Desde chiquitos
Alejandra María Sosa Elízaga*
Estaba sentada en oración esperando que empezara la Misa, cuando llegó una mamá con varios niños de diversas edades, y se sentaron justo en la banca adelante de la mía. Confieso que pensé. ‘¡oh, no!’, imaginando que ella sola no podría controlarlos ni evitar que se la pasaran cuchicheando, riendo, columpiando las piernas, parándose, sentándose y haciendo mil cosas que de seguro me distraerían.
Me sorprendió, sin embargo, que antes de sentarse, todos hicieron reverencia al altar, incluso el adorable pequeñín, que no tendría más de dos años pues sus piernitas quedaron estiradas sobre la banca, ni siquiera alcanzaban a colgar. Para mi admiración y deleite estos muchachitos no se dedicaron a echar relajo, se nota que sabían dónde estaban y qué debían hacer, pues pusieron mucha atención a la celebración.
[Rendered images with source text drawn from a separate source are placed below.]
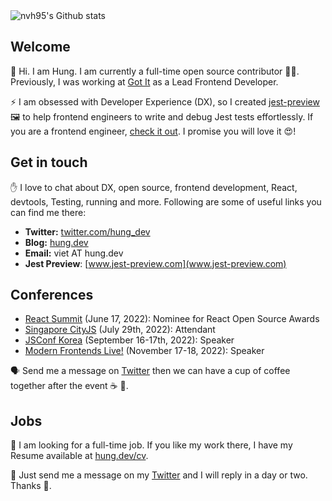 <img src="https://github-readme-stats.vercel.app/api?username=nvh95&show_icons=true&count_private=true&theme=dracula&include_all_commits=true" alt="nvh95's Github stats" />

## Welcome

👋 Hi. I am Hung. I am currently a full-time open source contributor 🧑‍💻. Previously, I was working at [Got It](https://www.got-it.co/) as a Lead Frontend Developer.

⚡️ I am obsessed with Developer Experience (DX), so I created [jest-preview](https://github.com/nvh95/jest-preview) 🖼 to help frontend engineers to write and debug Jest tests effortlessly. If you are a frontend engineer, [check it out](https://github.com/nvh95/jest-preview). I promise you will love it 😍!

## Get in touch

✋ I love to chat about DX, open source, frontend development, React, devtools, Testing, running and more. Following are some of useful links you can find me there:

- **Twitter:** [twitter.com/hung_dev](https://twitter.com/hung_dev)
- **Blog:** [hung.dev](https://hung.dev)
- **Email:** viet AT hung.dev
- **Jest Preview**: [www.jest-preview.com](www.jest-preview.com)

## Conferences

- [React Summit](https://reactsummit.com/) (June 17, 2022): Nominee for React Open Source Awards
- [Singapore CityJS](https://singapore.cityjsconf.org) (July 29th, 2022): Attendant
- [JSConf Korea](https://2022.jsconf.kr/en) (September 16-17th, 2022): Speaker
- [Modern Frontends Live!](https://www.modernfrontends.live) (November 17-18, 2022): Speaker

🗣 Send me a message on [Twitter](https://twitter.com/hung_dev) then we can have a cup of coffee together after the event ☕️ 🤗.

## Jobs

💼 I am looking for a full-time job. If you like my work there, I have my Resume available at [hung.dev/cv](https://hung.dev/cv).

💪 Just send me a message on my [Twitter](https://twitter.com/hung_dev) and I will reply in a day or two. Thanks 🥰.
Hoy, sus papás siguen asistiendo a la misma parroquia, sus hijos ya son grandes, algunos incluso casados, y se ve que lo aprendido en su infancia dio muy buenos resultados.
Ahora me da pena que como fui enseñada que en la iglesia debía haber paz y silencio, algunas veces me cambié de banca para no estar junto a una nena demasiado inquieta, e incluso dije: ‘¡shhh!’ a los nietos de una señora que se la pasaban platicando. Hoy esa nena y esos hermanitos son jóvenes que siguen yendo a Misa a la parroquia, y es un gusto ver su devoción, y siento admiración por esa mamá y esa abuela que aguantaron las miradas intolerantes de no pocos feligreses, siguieron llevando a sus chamaquitos para acostumbrarlos a ir a la iglesia y sobre todo a amar las cosas de Dios.
Y me conmueven escenas como éstas, que veo a diario: un abuelito, sentado con un nieto como de cinco años y otro como de siete, en la banca frente a la imagen del Sagrado Corazón, hablándoles de Él; una señora, que lleva a su niña a adorar al Santísimo, y la nena, que cuando se arrodilla no es más alta que la barandilla, se queda mirándolo y platicándole; un adolescente que iba explicándole a su hermanito quiénes son los santos cuyas estatuas están colocadas a lo largo del pasillo; unos papás sentados en el claustro con su niña, oyéndola orgullosos rezar el Avemaría que recién se aprendió en el catecismo; unos invitados a una Primera Comunión que llevaban de regalo una Biblia para niños; una viejita que paseaba con su nieto por el parque y le enseñó a persignarse al pasar frente a la iglesia, y a dar gracias a Dios por el heladote que ella pudo comprarle.
Y me encanta que los sábados, mientras el organista canta solemnemente: ‘¡Pueblo de reyes, asamblea santa, pueblo sacerdotal, pueblo de Dios, bendice a tu Señor!’, entra el celebrante y detrás de él en procesión, una docena de papás y padrinos, emocionados, trayendo en brazos a sus críos, radiantes en sus ropones blancos, para que reciban el Bautismo. ¡Conmueve saber que esos pequeñitos están a punto de ingresar a la familia del Padre, recibir al Espíritu Santo, adquirir la dignidad de sacerdotes, profetas y reyes! Y que sus papás y padrinos están dispuestos a comprometerse a enseñarles a amar a Dios, a gozarse de tener por Madre a María, conocer su fe, en fin, sentirse orgullosos de su pertenencia a la Iglesia.
En estos tiempos en que los niños pasan tanto tiempo al cuidado de extraños, en la guardería, en quién sabe cuántos grados de kinder, en cursos de verano, etc. y cuando están en casa se dedican a ver televisión o a jugar con dispositivos electrónicos, todo lo cual no siempre contribuye, sino todo lo contrario, a su crecimiento espiritual, qué bendición y qué importante que haya papás, padrinos, abuelos y demás familiares que les den testimonio de su amor por el Señor, y por María, y los enseñen, desde chiquitos, a amarlos y a encomendarse a ellos por el resto de su vida.